Goal of the exercise ->
For this exercise, copy out each line of the material below that includes "note".

Working data ->
◆ ◆ ◆ ◆ ◆

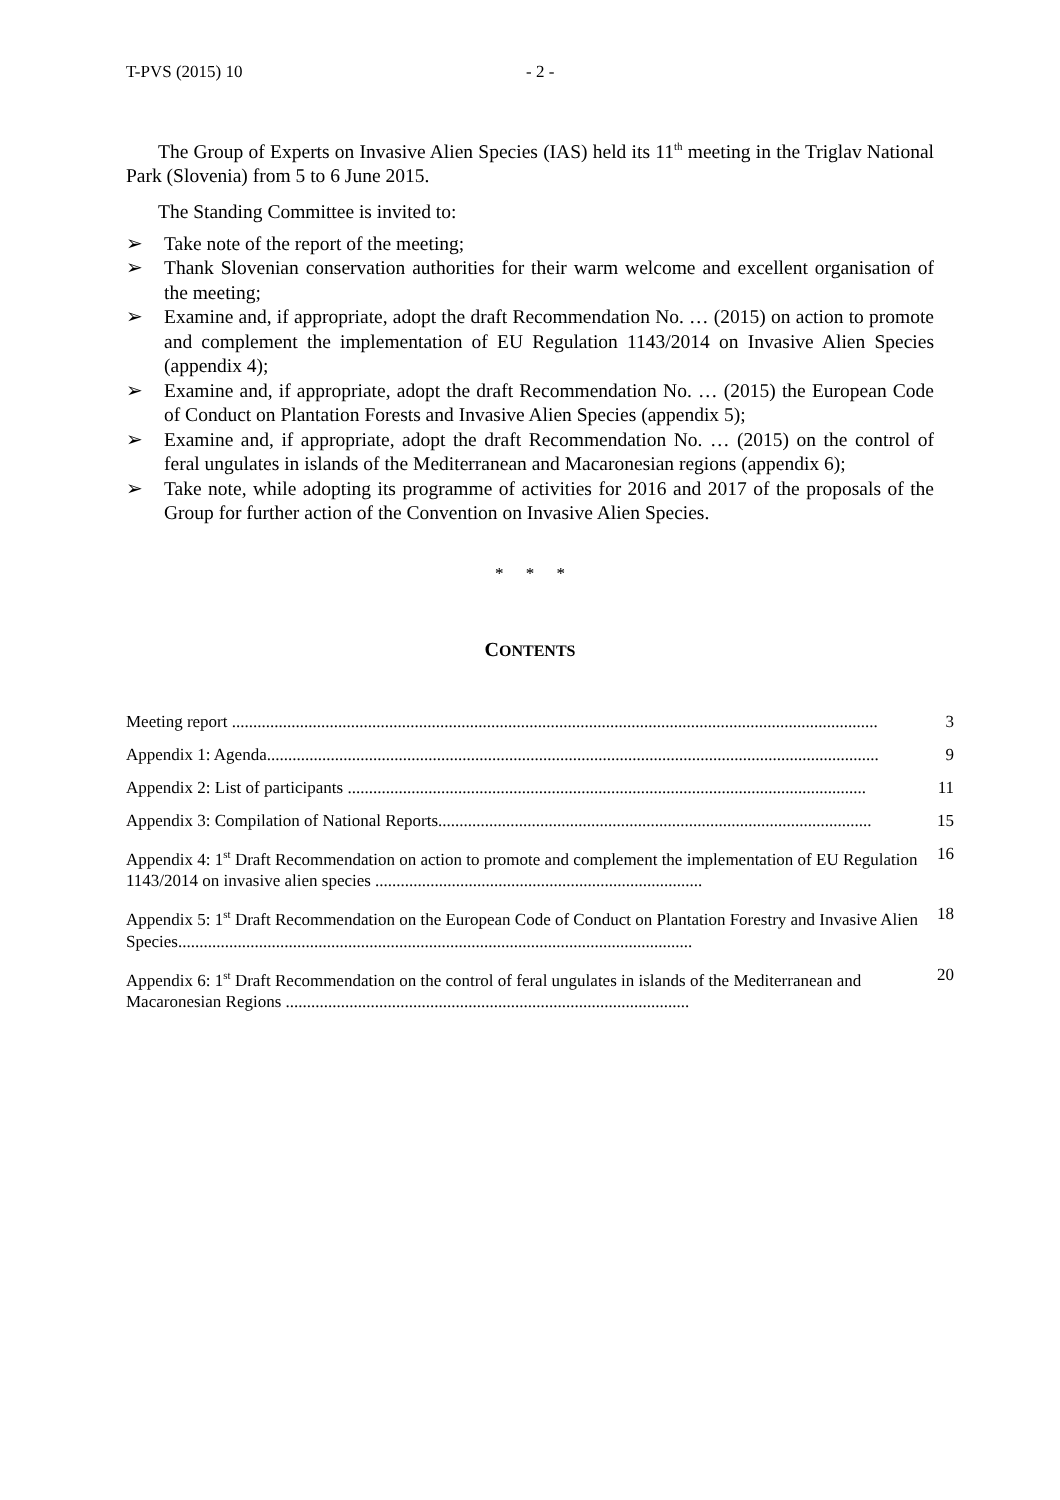T-PVS (2015) 10 - 2 -
The Group of Experts on Invasive Alien Species (IAS) held its 11<sup>th</sup> meeting in the Triglav National Park (Slovenia) from 5 to 6 June 2015.
The Standing Committee is invited to:
➢ Take note of the report of the meeting;
➢ Thank Slovenian conservation authorities for their warm welcome and excellent organisation of the meeting;
➢ Examine and, if appropriate, adopt the draft Recommendation No. … (2015) on action to promote and complement the implementation of EU Regulation 1143/2014 on Invasive Alien Species (appendix 4);
➢ Examine and, if appropriate, adopt the draft Recommendation No. … (2015) the European Code of Conduct on Plantation Forests and Invasive Alien Species (appendix 5);
➢ Examine and, if appropriate, adopt the draft Recommendation No. … (2015) on the control of feral ungulates in islands of the Mediterranean and Macaronesian regions (appendix 6);
➢ Take note, while adopting its programme of activities for 2016 and 2017 of the proposals of the Group for further action of the Convention on Invasive Alien Species.
* * *
CONTENTS
Meeting report ........................................................................................................................................................ 3
Appendix 1: Agenda................................................................................................................................................ 9
Appendix 2: List of participants .......................................................................................................................... 11
Appendix 3: Compilation of National Reports...................................................................................................... 15
Appendix 4: 1<sup>st</sup> Draft Recommendation on action to promote and complement the implementation of EU Regulation 1143/2014 on invasive alien species ............................................................................. 16
Appendix 5: 1<sup>st</sup> Draft Recommendation on the European Code of Conduct on Plantation Forestry and Invasive Alien Species......................................................................................................................... 18
Appendix 6: 1<sup>st</sup> Draft Recommendation on the control of feral ungulates in islands of the Mediterranean and Macaronesian Regions ............................................................................................... 20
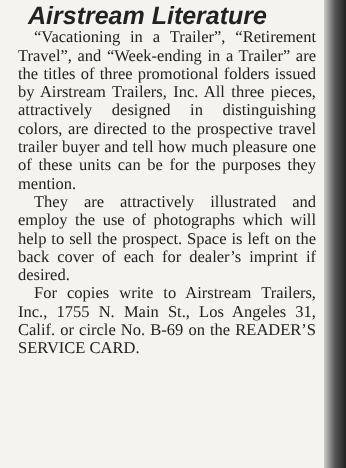Airstream Literature
“Vacationing in a Trailer”, “Retirement Travel”, and “Week-ending in a Trailer” are the titles of three promotional folders issued by Airstream Trailers, Inc. All three pieces, attractively designed in distinguishing colors, are directed to the prospective travel trailer buyer and tell how much pleasure one of these units can be for the purposes they mention.
They are attractively illustrated and employ the use of photographs which will help to sell the prospect. Space is left on the back cover of each for dealer’s imprint if desired.
For copies write to Airstream Trailers, Inc., 1755 N. Main St., Los Angeles 31, Calif. or circle No. B-69 on the READER’S SERVICE CARD.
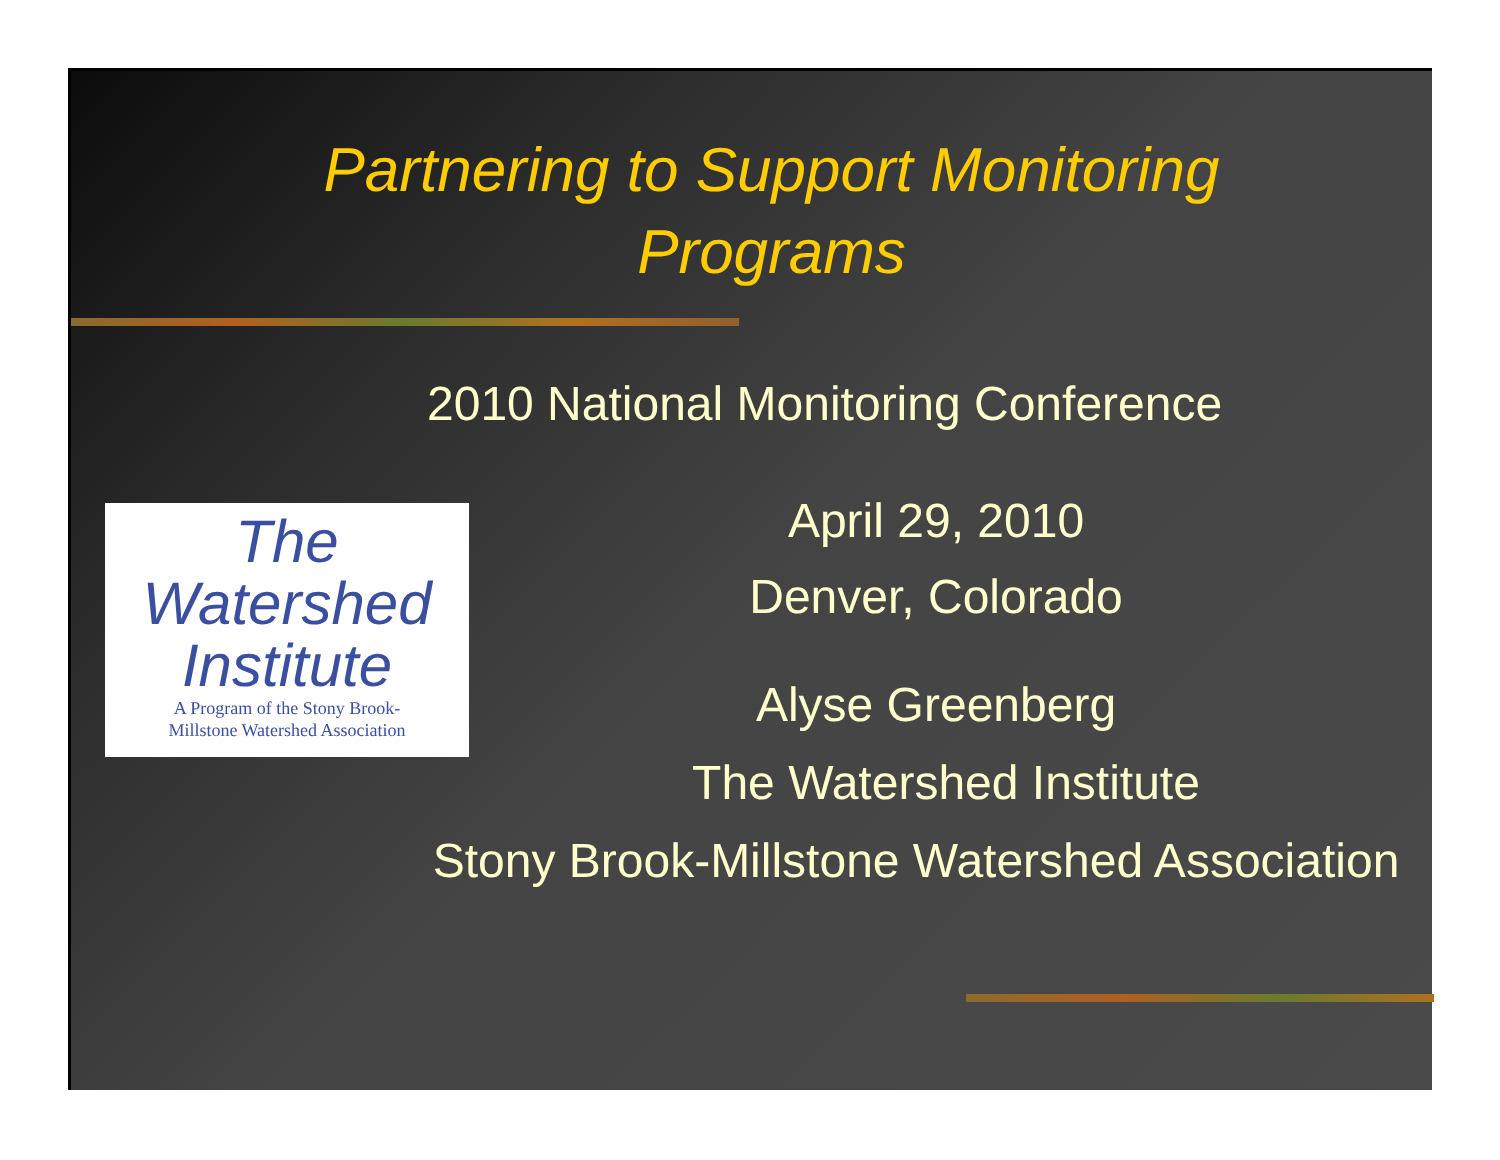Partnering to Support Monitoring
Programs
2010 National Monitoring Conference
The
Watershed
Institute
A Program of the Stony Brook-
Millstone Watershed Association
April 29, 2010
Denver, Colorado
Alyse Greenberg
The Watershed Institute
Stony Brook-Millstone Watershed Association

◆ ◆ ◆ ◆ ◆

Your response ->
➢ Take note of the report of the meeting;
➢ Take note, while adopting its programme of activities for 2016 and 2017 of the proposals of the Group for further action of the Convention on Invasive Alien Species.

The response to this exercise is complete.